Got some tyvek coveralls from Farmtek for 6.29 each. Elastic wrists and ankles. Here's a link to the catalogue page. I'm going to velcro on a hood. Been thrown in the washer a number of times and still fine. Don't know how hot they get since it's been cool here so far this year.

http://www.farmtekcatalog.com/0137.asp


----------



## Joel (Mar 3, 2005)

My dad has used them and has had good success not getting stung. He does look pretty red(like heat stroke) when he gets out of it. He uses a tie vail.
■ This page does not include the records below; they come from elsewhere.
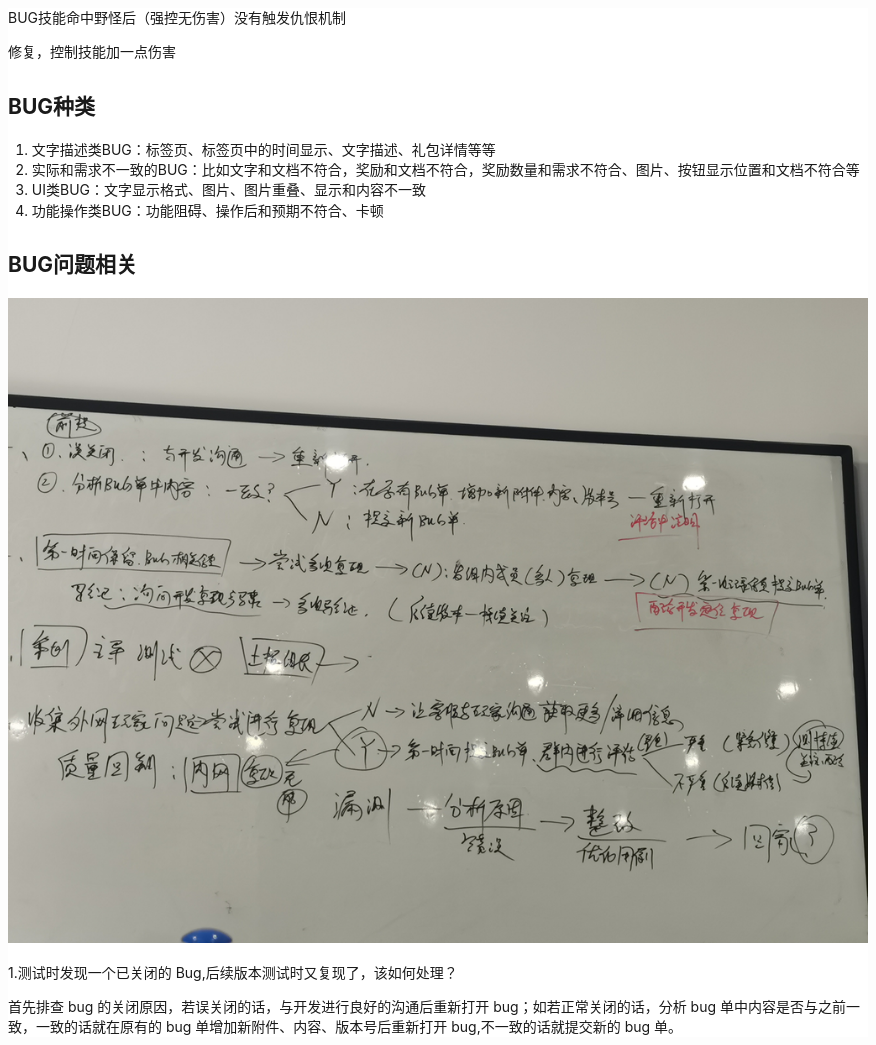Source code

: BUG技能命中野怪后（强控无伤害）没有触发仇恨机制

修复，控制技能加一点伤害

## BUG种类

1. 文字描述类BUG：标签页、标签页中的时间显示、文字描述、礼包详情等等
2. 实际和需求不一致的BUG：比如文字和文档不符合，奖励和文档不符合，奖励数量和需求不符合、图片、按钮显示位置和文档不符合等
3. UI类BUG：文字显示格式、图片、图片重叠、显示和内容不一致
4. 功能操作类BUG：功能阻碍、操作后和预期不符合、卡顿

## BUG问题相关

![1828b6917359c0880fca43a354dcebe](README.assets/1828b6917359c0880fca43a354dcebe.jpg)

1.测试时发现一个已关闭的 Bug,后续版本测试时又复现了，该如何处理？

首先排查 bug 的关闭原因，若误关闭的话，与开发进行良好的沟通后重新打开 bug；如若正常关闭的话，分析 bug 单中内容是否与之前一致，一致的话就在原有的 bug 单增加新附件、内容、版本号后重新打开 bug,不一致的话就提交新的 bug 单。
I think the reason he uses it is he doesn't want to get his real suit dirty!


----------



## dandelion (Apr 10, 2003)

I added 100% cotton full suits and half suits, besides the pull over jacket, to my thread in the For Sale section of this forum. Check them out! 
Alejandro


----------



## BeeBear (Jan 20, 2004)

I don't often do this . . . but here's a plug for Alejandro's suits. Normally I wouldn't buy something based on a "for sale" ad on a forum like this, but last year I sent away for one of Alejandro's pull-over jackets. I was very pleased by the quality and feel that it's a good value. Not to mention that he must have put it in the mail the same day he got the check, as I received it in less than a week.

I have no connection with Alejandro -- I just wanted to share my experience so that others who wouldn't dream of buying something based on a posting in an Internet forum could share my pleasant experience. These days it seems you seldom run into pleasant experiences with vendors.


----------